Building code, fire and permitting officials, industry representatives and other stakeholders had a productive day, discussing best practices, barriers, streamlining the permitting process, fee structures and education opportunities to develop model replicable solar permitting procedures and practices.
All nine presentations are available on the City of San Jose’s website, including Bill Brooks’ Permitting and Field Inspection Best Practices: A SolarABCs and U.S. Department of Energy Perspective.
More recently, last week at the Solar America Cities annual meeting in San Antonio, the Solar ABCs (Solar America Board of Codes & Standards), led by Kevin Lynn, heard the DRAFT Guidelines for Expedited Permit Process for PV Systems presented by Bill Brooks, along with the work SolarTech and CalSEIA has been doing in this area.

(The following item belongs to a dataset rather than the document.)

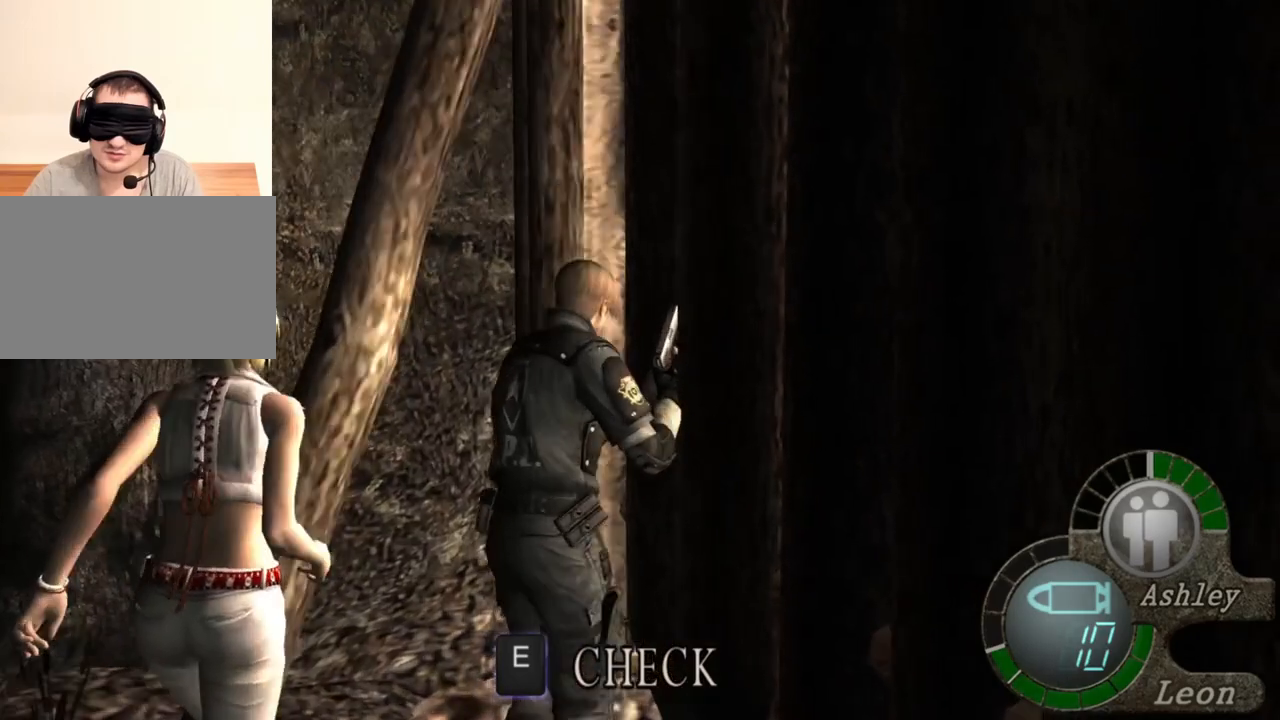
{"keys": ["shift", "w"], "mouse": [], "events": []}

According to Jessie Denver, the work was well received.
“We’re working with SolarTech who is organizing a broader review with the key stakeholders from the 12/15/08 Permitting Symposium,” she said.
Denver shared with IREC what the collaborative would like to accomplish in the next 45-60 days:
1) Reach out to a reasonable key subset of the attendees from the 12/15/08 Permitting Symposium (key cities, industry, jurisdictions, agencies, etc)
2) Convene a working discussion to review the proposed guidelines, process(es), and permit package submittal template
3) Consolidate feedback in preparation for the May 6th & 7th SolarTech/CalSEIA Summit
4) Unveil the consensus INITIAL proposed submittal standards representing all the organizations contributing.
5) Provide 2 week comment window
6) Finalize initial “standard” for distribution jointly by all organizations, endorsed by the SolarABCs team by 6/1/09
“As with all ‘standards,'” said Denver, “they’re never really done, yet at the same time we must start somewhere. Bill Brooks is working hard to incorporate many of the suggestions received over the past few weeks.”